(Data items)
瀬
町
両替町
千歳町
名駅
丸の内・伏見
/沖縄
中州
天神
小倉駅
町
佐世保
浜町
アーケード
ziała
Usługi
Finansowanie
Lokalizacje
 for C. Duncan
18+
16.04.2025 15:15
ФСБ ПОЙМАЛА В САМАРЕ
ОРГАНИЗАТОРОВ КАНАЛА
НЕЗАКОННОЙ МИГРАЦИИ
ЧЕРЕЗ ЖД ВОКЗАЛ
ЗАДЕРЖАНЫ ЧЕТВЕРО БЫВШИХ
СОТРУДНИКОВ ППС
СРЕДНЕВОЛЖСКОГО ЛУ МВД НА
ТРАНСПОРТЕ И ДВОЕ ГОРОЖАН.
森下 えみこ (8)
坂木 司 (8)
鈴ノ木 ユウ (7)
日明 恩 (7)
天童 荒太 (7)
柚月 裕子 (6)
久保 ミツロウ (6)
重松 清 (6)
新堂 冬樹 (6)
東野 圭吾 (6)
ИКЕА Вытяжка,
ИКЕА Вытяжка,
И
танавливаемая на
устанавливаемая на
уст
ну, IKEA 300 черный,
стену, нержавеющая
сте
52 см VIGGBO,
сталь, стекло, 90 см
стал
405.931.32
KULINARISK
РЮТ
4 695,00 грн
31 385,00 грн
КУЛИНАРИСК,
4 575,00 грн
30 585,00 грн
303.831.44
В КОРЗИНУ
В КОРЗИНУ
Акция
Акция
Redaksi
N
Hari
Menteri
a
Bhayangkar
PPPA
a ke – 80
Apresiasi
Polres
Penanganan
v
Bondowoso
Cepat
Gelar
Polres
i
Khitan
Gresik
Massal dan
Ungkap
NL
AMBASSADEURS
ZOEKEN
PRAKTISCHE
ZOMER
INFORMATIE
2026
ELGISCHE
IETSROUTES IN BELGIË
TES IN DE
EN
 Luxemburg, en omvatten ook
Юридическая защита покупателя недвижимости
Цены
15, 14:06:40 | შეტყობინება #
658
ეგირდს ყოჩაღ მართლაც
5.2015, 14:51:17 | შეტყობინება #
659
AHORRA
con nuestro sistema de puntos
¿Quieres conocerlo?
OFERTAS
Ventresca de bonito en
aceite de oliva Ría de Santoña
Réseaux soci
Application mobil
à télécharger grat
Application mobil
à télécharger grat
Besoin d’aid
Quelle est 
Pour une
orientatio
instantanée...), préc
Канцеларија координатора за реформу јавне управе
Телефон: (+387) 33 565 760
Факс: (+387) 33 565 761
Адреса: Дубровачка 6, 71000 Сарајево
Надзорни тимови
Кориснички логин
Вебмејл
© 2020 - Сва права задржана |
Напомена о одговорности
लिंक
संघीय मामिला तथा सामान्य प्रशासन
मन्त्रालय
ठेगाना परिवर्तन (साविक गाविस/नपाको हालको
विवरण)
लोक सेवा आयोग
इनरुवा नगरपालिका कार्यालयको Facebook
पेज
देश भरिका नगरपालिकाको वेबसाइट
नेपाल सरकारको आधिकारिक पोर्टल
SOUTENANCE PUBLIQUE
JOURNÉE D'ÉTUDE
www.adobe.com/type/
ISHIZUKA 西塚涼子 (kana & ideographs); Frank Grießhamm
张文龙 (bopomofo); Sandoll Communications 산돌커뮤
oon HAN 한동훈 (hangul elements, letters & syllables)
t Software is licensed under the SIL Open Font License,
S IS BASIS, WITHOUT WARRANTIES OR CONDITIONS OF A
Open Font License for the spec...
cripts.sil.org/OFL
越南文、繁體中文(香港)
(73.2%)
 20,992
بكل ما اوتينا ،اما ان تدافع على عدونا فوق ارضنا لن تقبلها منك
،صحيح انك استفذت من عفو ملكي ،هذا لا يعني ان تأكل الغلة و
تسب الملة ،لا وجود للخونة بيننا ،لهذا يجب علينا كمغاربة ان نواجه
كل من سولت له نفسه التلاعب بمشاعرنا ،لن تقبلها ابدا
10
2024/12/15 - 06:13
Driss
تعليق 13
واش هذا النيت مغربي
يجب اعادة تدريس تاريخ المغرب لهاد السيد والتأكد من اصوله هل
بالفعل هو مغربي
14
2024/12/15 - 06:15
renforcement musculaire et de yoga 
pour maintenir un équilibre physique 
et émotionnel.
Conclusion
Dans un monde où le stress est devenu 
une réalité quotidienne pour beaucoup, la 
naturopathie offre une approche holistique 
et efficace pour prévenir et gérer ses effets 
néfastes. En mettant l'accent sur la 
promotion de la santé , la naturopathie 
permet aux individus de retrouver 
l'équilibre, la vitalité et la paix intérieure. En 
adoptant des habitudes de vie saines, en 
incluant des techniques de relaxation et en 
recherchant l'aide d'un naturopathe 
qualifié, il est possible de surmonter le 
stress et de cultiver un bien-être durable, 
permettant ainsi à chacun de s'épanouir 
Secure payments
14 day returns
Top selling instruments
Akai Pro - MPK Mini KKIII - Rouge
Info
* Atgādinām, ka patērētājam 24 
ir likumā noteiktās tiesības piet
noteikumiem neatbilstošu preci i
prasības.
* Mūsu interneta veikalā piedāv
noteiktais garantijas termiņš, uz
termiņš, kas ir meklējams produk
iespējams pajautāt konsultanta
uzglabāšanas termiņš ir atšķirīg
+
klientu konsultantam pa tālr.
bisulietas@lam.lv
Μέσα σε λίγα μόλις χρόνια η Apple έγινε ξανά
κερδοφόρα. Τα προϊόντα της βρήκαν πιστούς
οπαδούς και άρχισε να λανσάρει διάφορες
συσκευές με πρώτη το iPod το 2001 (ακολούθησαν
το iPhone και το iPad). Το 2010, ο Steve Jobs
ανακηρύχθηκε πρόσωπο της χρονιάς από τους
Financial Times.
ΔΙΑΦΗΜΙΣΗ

# [ABOUT THIS EXERCISE]
Each line from the one with "14 day returns" through the last line of the records above must be retyped exactly, and no other line may be given.

# [ANSWER SECTION]
14 day returns
Top selling instruments
Akai Pro - MPK Mini KKIII - Rouge
Info
* Atgādinām, ka patērētājam 24 
ir likumā noteiktās tiesības piet
noteikumiem neatbilstošu preci i
prasības.
* Mūsu interneta veikalā piedāv
noteiktais garantijas termiņš, uz
termiņš, kas ir meklējams produk
iespējams pajautāt konsultanta
uzglabāšanas termiņš ir atšķirīg
+
klientu konsultantam pa tālr.
bisulietas@lam.lv
Μέσα σε λίγα μόλις χρόνια η Apple έγινε ξανά
κερδοφόρα. Τα προϊόντα της βρήκαν πιστούς
οπαδούς και άρχισε να λανσάρει διάφορες
συσκευές με πρώτη το iPod το 2001 (ακολούθησαν
το iPhone και το iPad). Το 2010, ο Steve Jobs
ανακηρύχθηκε πρόσωπο της χρονιάς από τους
Financial Times.
ΔΙΑΦΗΜΙΣΗ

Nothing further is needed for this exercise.